:: READING PASSAGE ::
= Continuous testing =

Automated testing process in software development

Continuous testing is the process of executing automated tests as part of the software delivery pipeline to obtain immediate feedback on the business risks associated with a software release candidate. Continuous testing was originally proposed as a way of reducing waiting time for feedback to developers by introducing development environment-triggered tests as well as more traditional developer/tester-triggered tests.

For Continuous testing, the scope of testing extends from validating bottom-up requirements or user stories to assessing the system requirements associated with overarching business goals.

==Adoption drivers==
In the 2010s, software has become a key business differentiator. As a result, organizations now expect software development teams to deliver more, and more innovative, software within shorter delivery cycles. To meet these demands, teams have turned to lean approaches, such as Agile, DevOps, and Continuous Delivery, to try to speed up the systems development life cycle (SDLC). After accelerating other aspects of the delivery pipeline, teams typically find that their testing process is preventing them from achieving the expected benefits of their SDLC acceleration initiative. Testing and the overall quality process remain problematic for several key reasons.

- Traditional testing processes are too slow. Iteration length has changed from months to weeks or days with the rising popularity of Agile, DevOps, and Continuous Delivery. Traditional methods of testing, which rely heavily on manual testing and automated GUI tests that require frequent updating, cannot keep pace. At this point, organizations tend to recognize the need to extend their test automation efforts.
- Even after more automation is added to the existing test process, managers still lack adequate insight into the level of risk associated with an application at any given point in time. Understanding these risks is critical for making the rapid go/no go decisions involved in Continuous Delivery processes. If tests are developed without an understanding of what the business considers to be an acceptable level of risk, it is possible to have a release candidate that passes all the available tests, but which the business leaders would not consider to be ready for release. For the test results to accurately indicate whether each release candidate meets business expectations, the approach to designing tests must be based on the business's tolerance for risks related to security, performance, reliability, and compliance. In addition to having unit tests that check code at a very granular bottom-up level, there is a need for a broader suite of tests to provide a top-down assessment of the release candidate's business risk.
- Even if testing is automated and tests effectively measure the level of business risk, teams without a coordinated end-to-end quality process tend to have trouble satisfying the business expectations within today's compressed delivery cycles. Trying to remove risks at the end of each iteration has been shown to be significantly slower and more resource-intensive than building quality into the product through defect prevention strategies such as development testing.

:: SUPPLIED MATERIAL ::

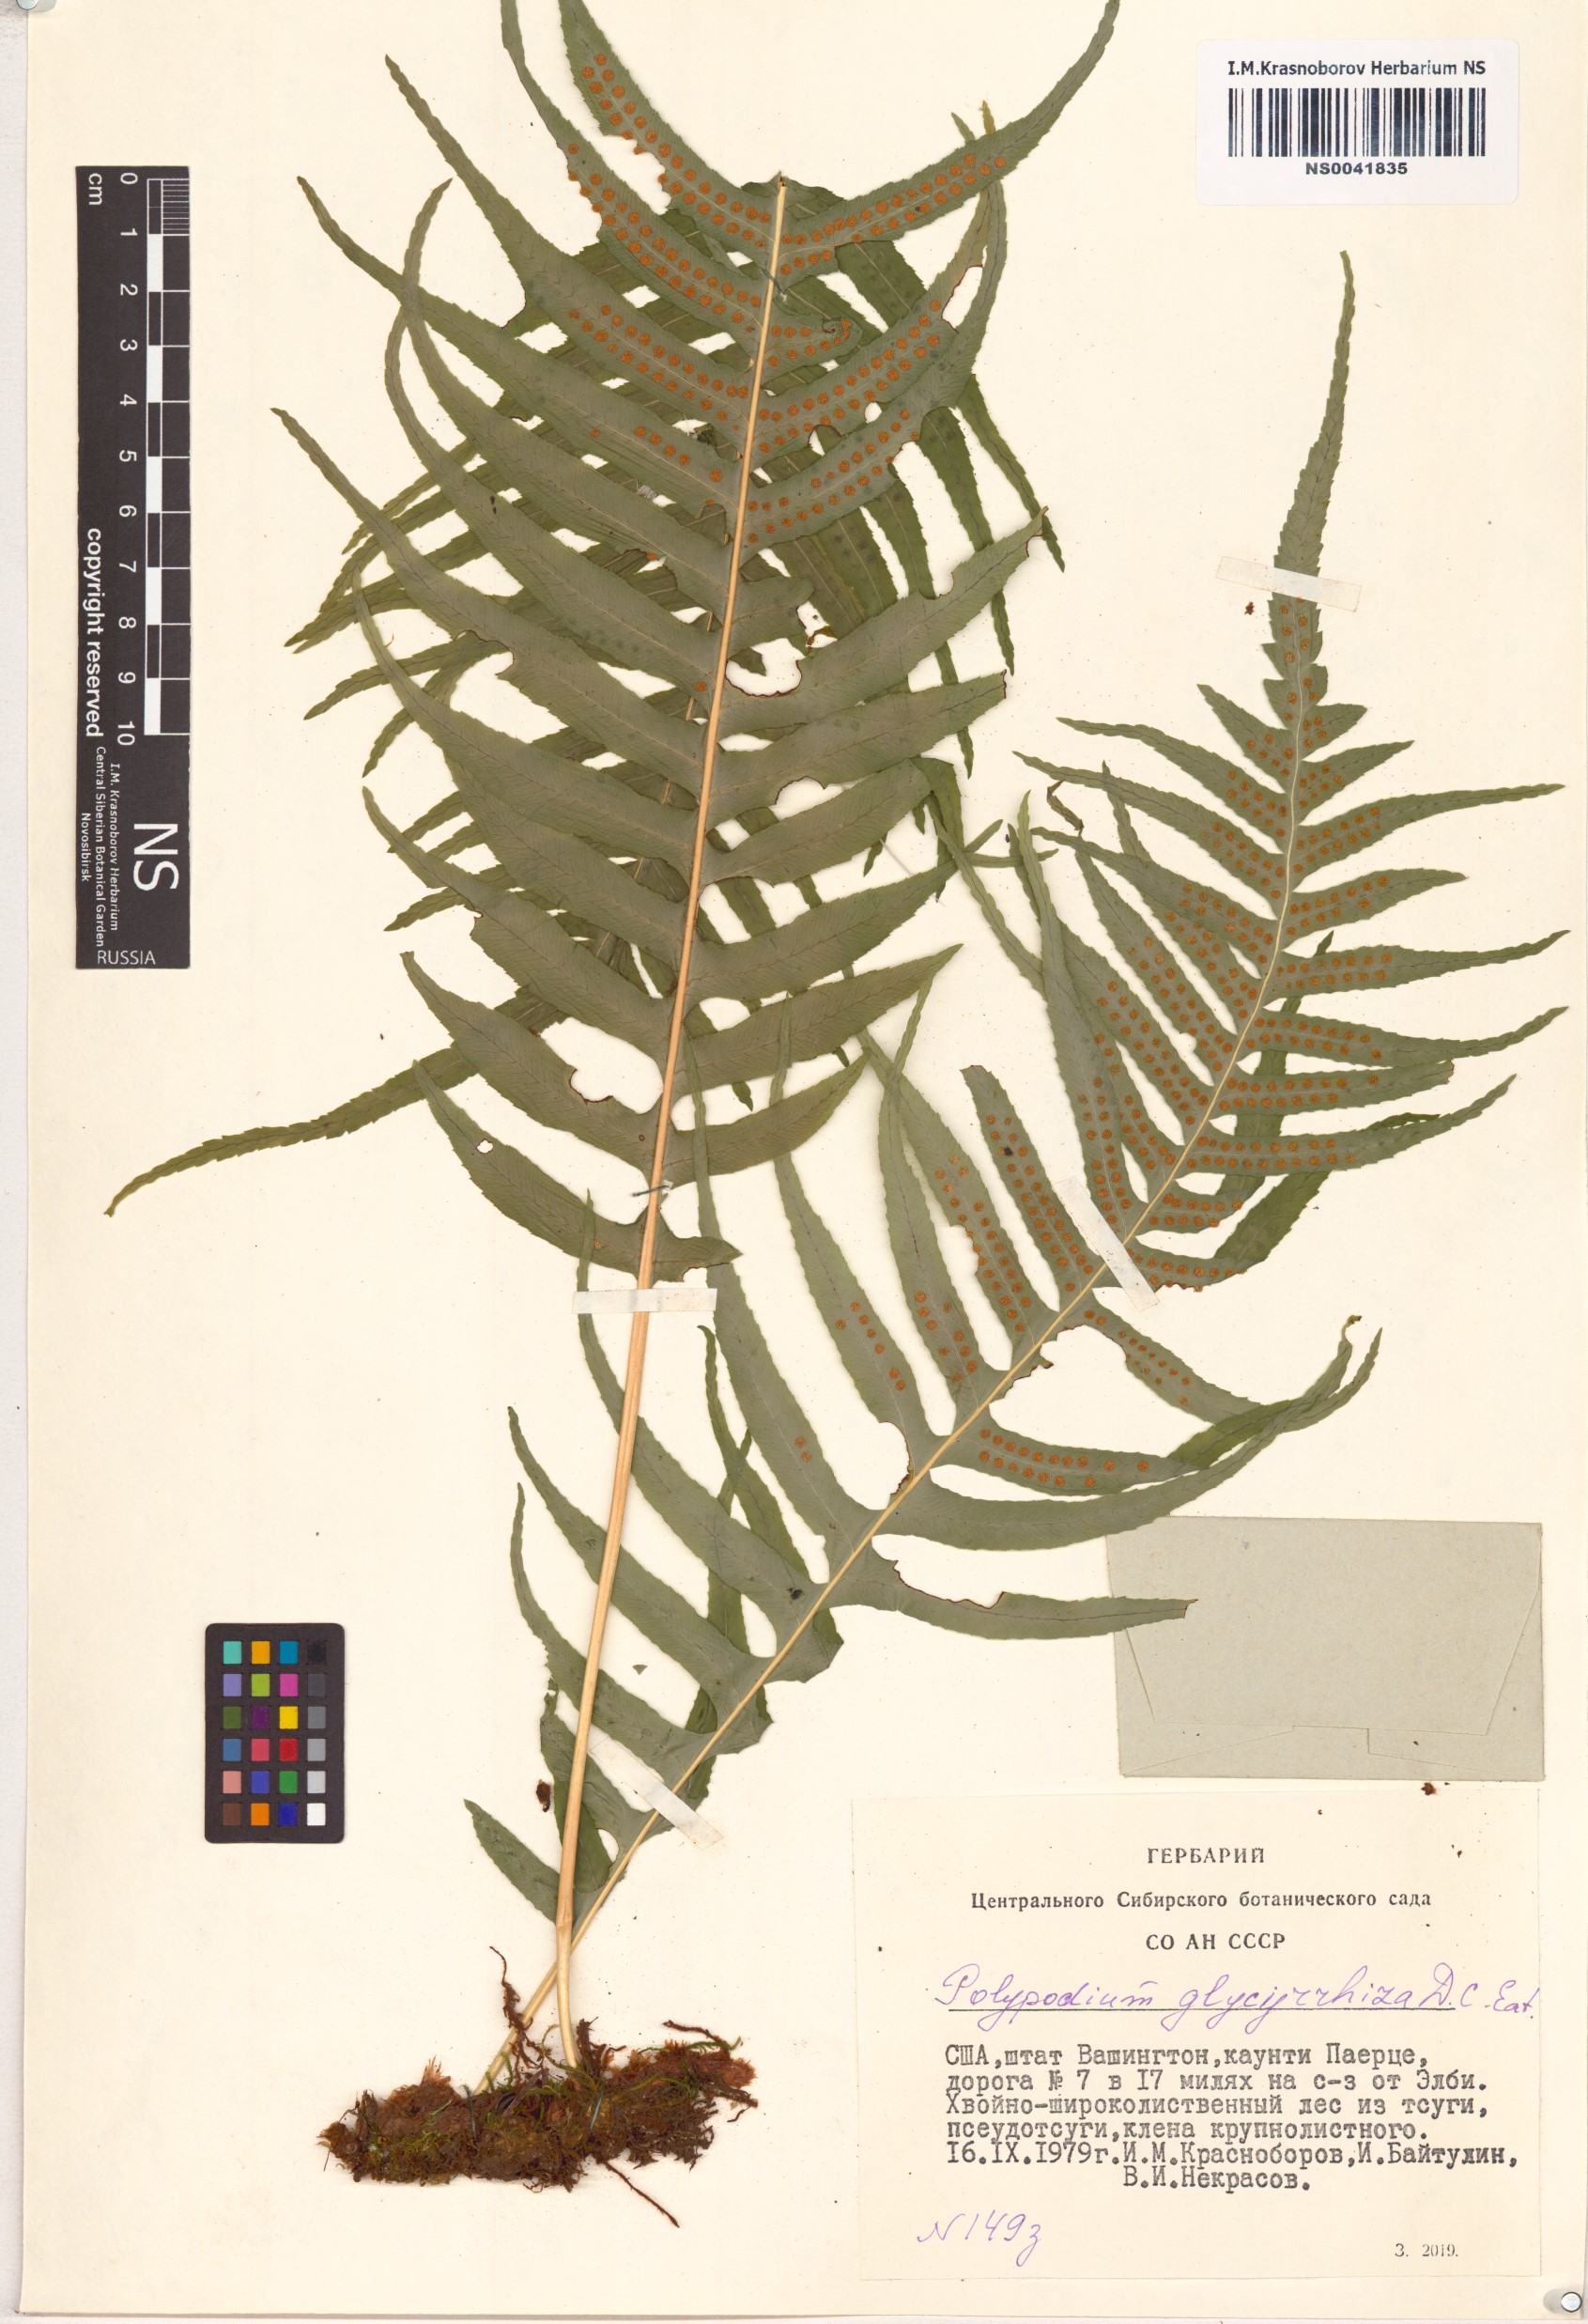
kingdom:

:: CHALLENGE ::
Please copy the continuous testing article above word for word, from "For Continuous testing, the" to "overarching business goals.".

:: FULL SOLUTION ::
For Continuous testing, the scope of testing extends from validating bottom-up requirements or user stories to assessing the system requirements associated with overarching business goals.